4.   Collaborative Care
Pemeriksaan laboratorium dilakukan untuk memonitor hemodinamik dan mendeteksi edema serebral. Pemeriksaan gas darah guna mengetahui kondisi oksigen dan CO2.
Okdigen yang adekuat sangat diperlukan untuk mempertahankan metabolisma serebral. CO2 sangat beepengaruh untuk mengakibatkan vasodilator yang dapat mengakibatkan edema serebral dan peningkatan ICP. Jumlah sel darah, glukosa serum dan elektrolit diperlukan untuk memonitor kemungkinan adanya infeksi atau kondisi yang berhubungan dengan lairan darah serebral dan metabolisma.
CT Scan diperlukan untuk mendeteksi adanya contusio atau adanya diffuse axonal injury. Pemeriksaan lain adalah MRI, EEG, dan lumbal functie untuk mengkaji kemungkinan adanya perdarahan.
Sehubungan dengan contusio, klien perlu diobservasi 1 – 2 jam di bagian emergensi. Kehilangan tingkat kesadaran terjadi lebih dari 2 menit, harus tinggal rawat di rumah sakit untuk dilakukan observasi.
Klien yangmengalami DAI atau cuntusio sebaiknya tinggal rawat di rumah sakit dan dilakukan observasi ketat. Monitor tekanan ICP, monitor terapi guna menurunkan edema otak dan mempertahankan perfusi otak.
Pemberian kortikosteroid seperti hydrocortisone atau dexamethasone dapat diberikan untuk menurunkan inflamasi.
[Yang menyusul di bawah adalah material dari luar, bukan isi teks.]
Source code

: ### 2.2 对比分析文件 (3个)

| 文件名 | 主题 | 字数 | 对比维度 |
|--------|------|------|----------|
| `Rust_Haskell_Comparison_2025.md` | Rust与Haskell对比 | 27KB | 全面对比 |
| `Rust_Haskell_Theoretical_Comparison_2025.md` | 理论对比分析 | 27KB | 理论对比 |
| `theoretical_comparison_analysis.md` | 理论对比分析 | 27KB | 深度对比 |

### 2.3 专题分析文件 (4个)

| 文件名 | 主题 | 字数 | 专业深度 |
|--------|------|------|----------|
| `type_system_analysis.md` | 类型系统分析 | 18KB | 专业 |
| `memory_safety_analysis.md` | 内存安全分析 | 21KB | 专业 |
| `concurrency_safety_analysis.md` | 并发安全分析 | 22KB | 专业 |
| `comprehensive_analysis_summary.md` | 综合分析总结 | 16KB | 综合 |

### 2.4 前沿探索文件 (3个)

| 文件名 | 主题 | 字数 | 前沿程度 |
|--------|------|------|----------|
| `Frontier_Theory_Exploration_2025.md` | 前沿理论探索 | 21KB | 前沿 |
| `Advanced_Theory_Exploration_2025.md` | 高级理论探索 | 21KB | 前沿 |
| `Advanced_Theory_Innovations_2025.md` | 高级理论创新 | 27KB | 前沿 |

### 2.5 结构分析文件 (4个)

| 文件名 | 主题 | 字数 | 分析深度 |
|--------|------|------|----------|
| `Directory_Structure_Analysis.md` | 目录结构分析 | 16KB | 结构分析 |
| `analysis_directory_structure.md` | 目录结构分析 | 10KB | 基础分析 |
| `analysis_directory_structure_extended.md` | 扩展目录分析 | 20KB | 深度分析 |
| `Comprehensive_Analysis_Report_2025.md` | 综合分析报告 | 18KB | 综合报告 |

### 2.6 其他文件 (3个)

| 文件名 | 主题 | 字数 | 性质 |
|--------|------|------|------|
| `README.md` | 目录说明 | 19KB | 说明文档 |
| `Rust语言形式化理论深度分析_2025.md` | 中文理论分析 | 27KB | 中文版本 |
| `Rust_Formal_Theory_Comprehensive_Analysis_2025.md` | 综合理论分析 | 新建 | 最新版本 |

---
Pemberian osmotik diuresis seperti mannitol digunakan untuk menurunkan edema serebral.

   Kejadian trauma kepala pada cabor
Trauma kepala sering terjadi pada saat melakukan olahraga. Jika tidak diperhatikan dengan serius maka akan berdampak buruk. Berikut kejadian-kejadian trauma kepala pada cabang olahraga:
  1. Sepak bola
·   Terkena sikut : yaitu saat dua pemain ingin mengambil bola atas, namun salah seorang pemain dengan curang mengarahkan sikutnya ke atas kepala pemain lain.
·   Terkena sepakan : yaitu saat terjadi bola seimbang (50 : 50) antara dua pemain,  pemain satu ingin mengambil bola dengan kepala dan pemain satunya mengambil bola dengan kaki, dengan tidak sengaja kaki mengenai kepala pemain lawan.

·   Benturan kepala : yaitu terjadi saat dua pemain ingin mengambil bola dengan kepala, namun bola yang akan diambil berubah arah, dan terjadilah benturan kepala antara kedua pemain tersebut.
  1. Bola basket
·   Benturan dengan lantai : yaitu terjadi saat pemain melompat untuk mencetak angka, dengan gangguan ataupun hilangnya keseimbangan dari pemain, pemain tersebut jatuh dengan kepala yang pertama menyentuh lantai atau benturan.
·   Terkena sikut.
·   Benturan kepala dengan pemain lain.
  1. Bola voli
·   Benturan dengan lantai : yaitu saat pemain hilang keseimbangan saat setelah melakukan smash ataupun blok hingga kepala yang jatuh dahulu terkena lantai, dan saat melakukan pengembalian smash dari lawan yang jauh dari jangkauan dengan melompat.
Pada dasarnya kejadian trauma kepala saat olahraga adalah tidak dilakukannya teknik dengan benar ataupun tidak dilakukan dengan hati-hati.